* begin *
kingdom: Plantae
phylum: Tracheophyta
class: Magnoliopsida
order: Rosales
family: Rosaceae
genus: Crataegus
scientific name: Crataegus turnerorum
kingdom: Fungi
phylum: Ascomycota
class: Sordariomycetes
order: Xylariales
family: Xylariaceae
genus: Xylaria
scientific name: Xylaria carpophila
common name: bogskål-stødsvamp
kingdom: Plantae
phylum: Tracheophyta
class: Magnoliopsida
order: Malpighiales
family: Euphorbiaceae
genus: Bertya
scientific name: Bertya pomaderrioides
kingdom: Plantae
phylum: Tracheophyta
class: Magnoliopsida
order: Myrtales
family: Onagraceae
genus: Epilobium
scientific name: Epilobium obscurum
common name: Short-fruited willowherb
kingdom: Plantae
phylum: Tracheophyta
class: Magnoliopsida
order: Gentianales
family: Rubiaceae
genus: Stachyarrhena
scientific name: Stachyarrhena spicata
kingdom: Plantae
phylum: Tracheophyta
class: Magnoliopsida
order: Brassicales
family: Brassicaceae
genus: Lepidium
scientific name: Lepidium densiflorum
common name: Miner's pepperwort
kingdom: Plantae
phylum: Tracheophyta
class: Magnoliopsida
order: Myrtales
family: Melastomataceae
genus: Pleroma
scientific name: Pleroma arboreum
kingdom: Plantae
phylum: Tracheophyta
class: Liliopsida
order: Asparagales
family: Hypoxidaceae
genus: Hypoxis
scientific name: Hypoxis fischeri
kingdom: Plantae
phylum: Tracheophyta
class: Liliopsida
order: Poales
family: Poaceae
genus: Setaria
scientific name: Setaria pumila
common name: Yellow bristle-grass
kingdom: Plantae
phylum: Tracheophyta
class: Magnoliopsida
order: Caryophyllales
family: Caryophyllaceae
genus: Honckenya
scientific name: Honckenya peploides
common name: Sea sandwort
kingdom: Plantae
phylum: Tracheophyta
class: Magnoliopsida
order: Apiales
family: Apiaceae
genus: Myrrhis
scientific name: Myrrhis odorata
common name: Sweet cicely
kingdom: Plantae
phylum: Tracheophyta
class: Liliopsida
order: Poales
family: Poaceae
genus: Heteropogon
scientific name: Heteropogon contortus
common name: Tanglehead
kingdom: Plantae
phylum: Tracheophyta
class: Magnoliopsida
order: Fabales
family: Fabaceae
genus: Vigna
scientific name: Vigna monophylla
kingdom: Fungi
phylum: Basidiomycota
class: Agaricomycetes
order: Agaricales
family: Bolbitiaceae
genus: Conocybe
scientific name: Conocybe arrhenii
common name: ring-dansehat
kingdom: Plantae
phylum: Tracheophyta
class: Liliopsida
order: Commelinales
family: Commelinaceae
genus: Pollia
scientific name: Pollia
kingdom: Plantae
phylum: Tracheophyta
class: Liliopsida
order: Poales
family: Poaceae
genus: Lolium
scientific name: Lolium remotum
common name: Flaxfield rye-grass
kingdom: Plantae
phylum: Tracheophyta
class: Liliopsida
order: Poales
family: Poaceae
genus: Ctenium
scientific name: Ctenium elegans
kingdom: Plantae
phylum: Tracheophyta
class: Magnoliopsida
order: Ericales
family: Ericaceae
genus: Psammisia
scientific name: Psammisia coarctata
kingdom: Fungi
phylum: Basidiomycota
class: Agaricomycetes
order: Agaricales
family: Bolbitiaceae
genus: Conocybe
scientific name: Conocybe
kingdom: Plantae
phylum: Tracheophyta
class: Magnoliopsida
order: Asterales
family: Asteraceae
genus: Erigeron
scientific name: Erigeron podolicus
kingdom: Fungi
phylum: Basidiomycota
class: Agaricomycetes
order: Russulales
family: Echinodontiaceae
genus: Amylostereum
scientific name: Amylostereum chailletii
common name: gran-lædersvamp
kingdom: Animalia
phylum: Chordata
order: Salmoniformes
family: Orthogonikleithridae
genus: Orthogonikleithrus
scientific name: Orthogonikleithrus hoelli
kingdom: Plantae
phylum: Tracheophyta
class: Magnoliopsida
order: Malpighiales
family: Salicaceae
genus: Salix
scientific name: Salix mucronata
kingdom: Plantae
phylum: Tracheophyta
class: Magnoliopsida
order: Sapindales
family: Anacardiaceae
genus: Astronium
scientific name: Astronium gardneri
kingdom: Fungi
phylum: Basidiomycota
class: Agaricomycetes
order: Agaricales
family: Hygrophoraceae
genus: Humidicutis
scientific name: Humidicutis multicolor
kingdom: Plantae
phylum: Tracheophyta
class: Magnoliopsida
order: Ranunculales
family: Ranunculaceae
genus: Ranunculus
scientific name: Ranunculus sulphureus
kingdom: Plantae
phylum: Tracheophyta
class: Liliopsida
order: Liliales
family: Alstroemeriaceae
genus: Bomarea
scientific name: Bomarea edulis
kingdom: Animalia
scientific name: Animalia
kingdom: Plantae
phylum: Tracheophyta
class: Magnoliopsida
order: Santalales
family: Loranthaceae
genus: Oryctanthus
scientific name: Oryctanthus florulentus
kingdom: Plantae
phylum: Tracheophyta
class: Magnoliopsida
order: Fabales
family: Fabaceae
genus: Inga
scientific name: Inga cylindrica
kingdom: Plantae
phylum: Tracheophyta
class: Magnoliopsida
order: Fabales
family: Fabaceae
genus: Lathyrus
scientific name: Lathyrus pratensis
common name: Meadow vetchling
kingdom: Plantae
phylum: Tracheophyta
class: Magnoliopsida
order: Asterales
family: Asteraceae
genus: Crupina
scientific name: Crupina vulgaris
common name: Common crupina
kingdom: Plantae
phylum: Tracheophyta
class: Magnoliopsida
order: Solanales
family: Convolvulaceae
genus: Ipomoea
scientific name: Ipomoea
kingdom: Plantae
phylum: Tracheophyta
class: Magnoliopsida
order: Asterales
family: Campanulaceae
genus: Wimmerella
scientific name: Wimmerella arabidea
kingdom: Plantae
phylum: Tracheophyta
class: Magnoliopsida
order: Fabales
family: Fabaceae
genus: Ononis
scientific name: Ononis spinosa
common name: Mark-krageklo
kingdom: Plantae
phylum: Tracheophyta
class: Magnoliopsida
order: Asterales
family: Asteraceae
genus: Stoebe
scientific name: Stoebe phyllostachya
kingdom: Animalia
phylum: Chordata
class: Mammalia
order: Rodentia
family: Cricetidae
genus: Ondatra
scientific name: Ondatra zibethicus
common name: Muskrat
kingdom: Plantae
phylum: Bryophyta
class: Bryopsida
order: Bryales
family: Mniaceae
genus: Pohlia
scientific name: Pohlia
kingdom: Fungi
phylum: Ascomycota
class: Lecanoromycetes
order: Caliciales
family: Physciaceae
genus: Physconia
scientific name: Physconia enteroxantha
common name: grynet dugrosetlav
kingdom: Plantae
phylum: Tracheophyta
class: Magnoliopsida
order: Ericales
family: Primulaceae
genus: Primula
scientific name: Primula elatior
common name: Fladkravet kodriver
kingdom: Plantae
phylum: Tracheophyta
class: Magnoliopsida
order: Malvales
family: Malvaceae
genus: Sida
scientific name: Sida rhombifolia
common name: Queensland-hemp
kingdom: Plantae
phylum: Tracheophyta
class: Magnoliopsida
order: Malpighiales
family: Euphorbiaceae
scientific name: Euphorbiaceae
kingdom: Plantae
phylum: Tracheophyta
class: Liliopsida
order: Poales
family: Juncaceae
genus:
* end *
Instructions to follow -
Reproduce every line of the data, changing "scientific name" to "Latin name" throughout and leaving everything else unchanged.

Result of this exercise -
kingdom: Plantae
phylum: Tracheophyta
class: Magnoliopsida
order: Rosales
family: Rosaceae
genus: Crataegus
Latin name: Crataegus turnerorum
kingdom: Fungi
phylum: Ascomycota
class: Sordariomycetes
order: Xylariales
family: Xylariaceae
genus: Xylaria
Latin name: Xylaria carpophila
common name: bogskål-stødsvamp
kingdom: Plantae
phylum: Tracheophyta
class: Magnoliopsida
order: Malpighiales
family: Euphorbiaceae
genus: Bertya
Latin name: Bertya pomaderrioides
kingdom: Plantae
phylum: Tracheophyta
class: Magnoliopsida
order: Myrtales
family: Onagraceae
genus: Epilobium
Latin name: Epilobium obscurum
common name: Short-fruited willowherb
kingdom: Plantae
phylum: Tracheophyta
class: Magnoliopsida
order: Gentianales
family: Rubiaceae
genus: Stachyarrhena
Latin name: Stachyarrhena spicata
kingdom: Plantae
phylum: Tracheophyta
class: Magnoliopsida
order: Brassicales
family: Brassicaceae
genus: Lepidium
Latin name: Lepidium densiflorum
common name: Miner's pepperwort
kingdom: Plantae
phylum: Tracheophyta
class: Magnoliopsida
order: Myrtales
family: Melastomataceae
genus: Pleroma
Latin name: Pleroma arboreum
kingdom: Plantae
phylum: Tracheophyta
class: Liliopsida
order: Asparagales
family: Hypoxidaceae
genus: Hypoxis
Latin name: Hypoxis fischeri
kingdom: Plantae
phylum: Tracheophyta
class: Liliopsida
order: Poales
family: Poaceae
genus: Setaria
Latin name: Setaria pumila
common name: Yellow bristle-grass
kingdom: Plantae
phylum: Tracheophyta
class: Magnoliopsida
order: Caryophyllales
family: Caryophyllaceae
genus: Honckenya
Latin name: Honckenya peploides
common name: Sea sandwort
kingdom: Plantae
phylum: Tracheophyta
class: Magnoliopsida
order: Apiales
family: Apiaceae
genus: Myrrhis
Latin name: Myrrhis odorata
common name: Sweet cicely
kingdom: Plantae
phylum: Tracheophyta
class: Liliopsida
order: Poales
family: Poaceae
genus: Heteropogon
Latin name: Heteropogon contortus
common name: Tanglehead
kingdom: Plantae
phylum: Tracheophyta
class: Magnoliopsida
order: Fabales
family: Fabaceae
genus: Vigna
Latin name: Vigna monophylla
kingdom: Fungi
phylum: Basidiomycota
class: Agaricomycetes
order: Agaricales
family: Bolbitiaceae
genus: Conocybe
Latin name: Conocybe arrhenii
common name: ring-dansehat
kingdom: Plantae
phylum: Tracheophyta
class: Liliopsida
order: Commelinales
family: Commelinaceae
genus: Pollia
Latin name: Pollia
kingdom: Plantae
phylum: Tracheophyta
class: Liliopsida
order: Poales
family: Poaceae
genus: Lolium
Latin name: Lolium remotum
common name: Flaxfield rye-grass
kingdom: Plantae
phylum: Tracheophyta
class: Liliopsida
order: Poales
family: Poaceae
genus: Ctenium
Latin name: Ctenium elegans
kingdom: Plantae
phylum: Tracheophyta
class: Magnoliopsida
order: Ericales
family: Ericaceae
genus: Psammisia
Latin name: Psammisia coarctata
kingdom: Fungi
phylum: Basidiomycota
class: Agaricomycetes
order: Agaricales
family: Bolbitiaceae
genus: Conocybe
Latin name: Conocybe
kingdom: Plantae
phylum: Tracheophyta
class: Magnoliopsida
order: Asterales
family: Asteraceae
genus: Erigeron
Latin name: Erigeron podolicus
kingdom: Fungi
phylum: Basidiomycota
class: Agaricomycetes
order: Russulales
family: Echinodontiaceae
genus: Amylostereum
Latin name: Amylostereum chailletii
common name: gran-lædersvamp
kingdom: Animalia
phylum: Chordata
order: Salmoniformes
family: Orthogonikleithridae
genus: Orthogonikleithrus
Latin name: Orthogonikleithrus hoelli
kingdom: Plantae
phylum: Tracheophyta
class: Magnoliopsida
order: Malpighiales
family: Salicaceae
genus: Salix
Latin name: Salix mucronata
kingdom: Plantae
phylum: Tracheophyta
class: Magnoliopsida
order: Sapindales
family: Anacardiaceae
genus: Astronium
Latin name: Astronium gardneri
kingdom: Fungi
phylum: Basidiomycota
class: Agaricomycetes
order: Agaricales
family: Hygrophoraceae
genus: Humidicutis
Latin name: Humidicutis multicolor
kingdom: Plantae
phylum: Tracheophyta
class: Magnoliopsida
order: Ranunculales
family: Ranunculaceae
genus: Ranunculus
Latin name: Ranunculus sulphureus
kingdom: Plantae
phylum: Tracheophyta
class: Liliopsida
order: Liliales
family: Alstroemeriaceae
genus: Bomarea
Latin name: Bomarea edulis
kingdom: Animalia
Latin name: Animalia
kingdom: Plantae
phylum: Tracheophyta
class: Magnoliopsida
order: Santalales
family: Loranthaceae
genus: Oryctanthus
Latin name: Oryctanthus florulentus
kingdom: Plantae
phylum: Tracheophyta
class: Magnoliopsida
order: Fabales
family: Fabaceae
genus: Inga
Latin name: Inga cylindrica
kingdom: Plantae
phylum: Tracheophyta
class: Magnoliopsida
order: Fabales
family: Fabaceae
genus: Lathyrus
Latin name: Lathyrus pratensis
common name: Meadow vetchling
kingdom: Plantae
phylum: Tracheophyta
class: Magnoliopsida
order: Asterales
family: Asteraceae
genus: Crupina
Latin name: Crupina vulgaris
common name: Common crupina
kingdom: Plantae
phylum: Tracheophyta
class: Magnoliopsida
order: Solanales
family: Convolvulaceae
genus: Ipomoea
Latin name: Ipomoea
kingdom: Plantae
phylum: Tracheophyta
class: Magnoliopsida
order: Asterales
family: Campanulaceae
genus: Wimmerella
Latin name: Wimmerella arabidea
kingdom: Plantae
phylum: Tracheophyta
class: Magnoliopsida
order: Fabales
family: Fabaceae
genus: Ononis
Latin name: Ononis spinosa
common name: Mark-krageklo
kingdom: Plantae
phylum: Tracheophyta
class: Magnoliopsida
order: Asterales
family: Asteraceae
genus: Stoebe
Latin name: Stoebe phyllostachya
kingdom: Animalia
phylum: Chordata
class: Mammalia
order: Rodentia
family: Cricetidae
genus: Ondatra
Latin name: Ondatra zibethicus
common name: Muskrat
kingdom: Plantae
phylum: Bryophyta
class: Bryopsida
order: Bryales
family: Mniaceae
genus: Pohlia
Latin name: Pohlia
kingdom: Fungi
phylum: Ascomycota
class: Lecanoromycetes
order: Caliciales
family: Physciaceae
genus: Physconia
Latin name: Physconia enteroxantha
common name: grynet dugrosetlav
kingdom: Plantae
phylum: Tracheophyta
class: Magnoliopsida
order: Ericales
family: Primulaceae
genus: Primula
Latin name: Primula elatior
common name: Fladkravet kodriver
kingdom: Plantae
phylum: Tracheophyta
class: Magnoliopsida
order: Malvales
family: Malvaceae
genus: Sida
Latin name: Sida rhombifolia
common name: Queensland-hemp
kingdom: Plantae
phylum: Tracheophyta
class: Magnoliopsida
order: Malpighiales
family: Euphorbiaceae
Latin name: Euphorbiaceae
kingdom: Plantae
phylum: Tracheophyta
class: Liliopsida
order: Poales
family: Juncaceae
genus:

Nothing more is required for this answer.